By 2023, when it ships the next round of CPUs for PCs and datacentres, Intel expects to fully embrace the new circuit-printing technology, the next-generation extreme ultraviolet lithography (EUV), which Intel calls High Numerical Aperture (High NA) EUV. The company claims the new technology can deliver approximately 20% performance-per-watt increase as well as area improvements.

Somewhat confusingly, Intel decides to depart from the industry’s usual practice of naming processes by the size of transistors, for example 7nm. Instead, it is to name its improved 10nm process Intel 7, and its upcoming 7nm process, enabled by the new High NA EUV circuit-printing technology, Intel 4. Though it would be harsh to say the new naming scheme was an attempt to obscure Intel’s manufacturing issues, as an Intel executive denied to Financial Times, Intel’s own reasoning that the change will “create a clear and consistent framework to give customers a more accurate view of process nodes across the industry” is not much convincing.

Gelsinger was brought back to Intel, where he had served as CTO before leaving for EMC then VMWare, to turn around the fortune of the once world-beating chip giant that in recent years has fallen behind its Asian competitors in Taiwan and South Korea. One of his first major actions was to re-enter the foundry business. Early this month it was reported by WSJ that Intel was prepared to buy GlobalFoundries for $30 billion.

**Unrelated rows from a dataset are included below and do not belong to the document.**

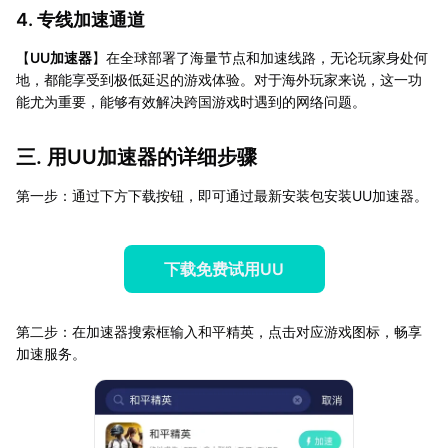
4. 专线加速通道
【
UU加速器
】在全球部署了海量节点和加速线路，无论玩家身处何
地，都能享受到极低延迟的游戏体验。对于海外玩家来说，这一功
能尤为重要，能够有效解决跨国游戏时遇到的网络问题。
三. 用UU加速器的详细步骤
第一步：通过下方下载按钮，即可通过最新安装包安装UU加速器。
下载免费试用UU
第二步：在加速器搜索框输入和平精英，点击对应游戏图标，畅享
加速服务。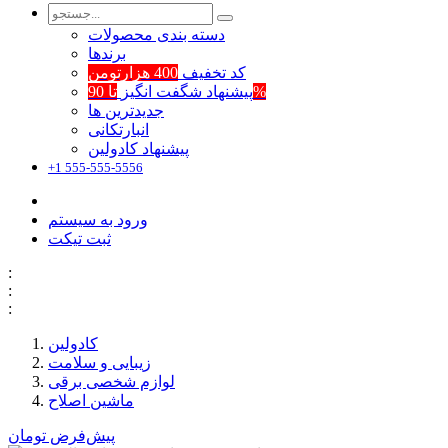
دسته بندی محصولات
برند‌ها
کد تخفیف
400 هزارتومن
تا 90%
پیشنهاد شگفت انگیز
جدیدترین ها
انبارتکانی
پیشنهاد کادولین
+1 555-555-5556
ورود به سیستم
ثبت تیکت
:
:
:
کادولین
زیبایی و سلامت
لوازم شخصی برقی
ماشین اصلاح
پیش‌فرض
تومان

“The innovations unveiled today will not only enable Intel’s product roadmap; they will also be critical for our foundry customers,” Gelsinger said at Monday’s event. “The interest in IFS has been strong and I’m thrilled that today we announced our first two major customers. IFS is off to the races!”

Intel also shared a progressive packaging roadmap, which is a key component of its overall IDM 2.0 strategy. New packaging solutions start with near-term target of reducing bump pitch from 55-micron to 45-micron with EMIB, all the way to direct copper-to-copper bonding with Foveros Direct that aims to achieve sub-10-micron bump pitches. Intel reveals that AWS has become the first customer of Intel foundry’s new packaging solutions.

Not all questions related to Intel’s future are answered though. After Gelsinger slammed the US government’s subsidies to TSMC to build a foundry in Arizona earlier this month, it is not clear if Intel is receiving or will receive any financial support from the federal or state coffer. Gelsinger said he didn’t need government subsidies when he unveiled the new strategy.

Also unclear is Intel’s ambition in mobile devices. Since it threw in the towel on 5G smartphone chips, mobile device has been largely absent from Intel’s public messages. Whether recruiting Qualcomm, which dominates mobile devices market, as a key customer is a substitute for its direct participation in the market, or it is a first step to engineer a re-entry, is yet to be seen.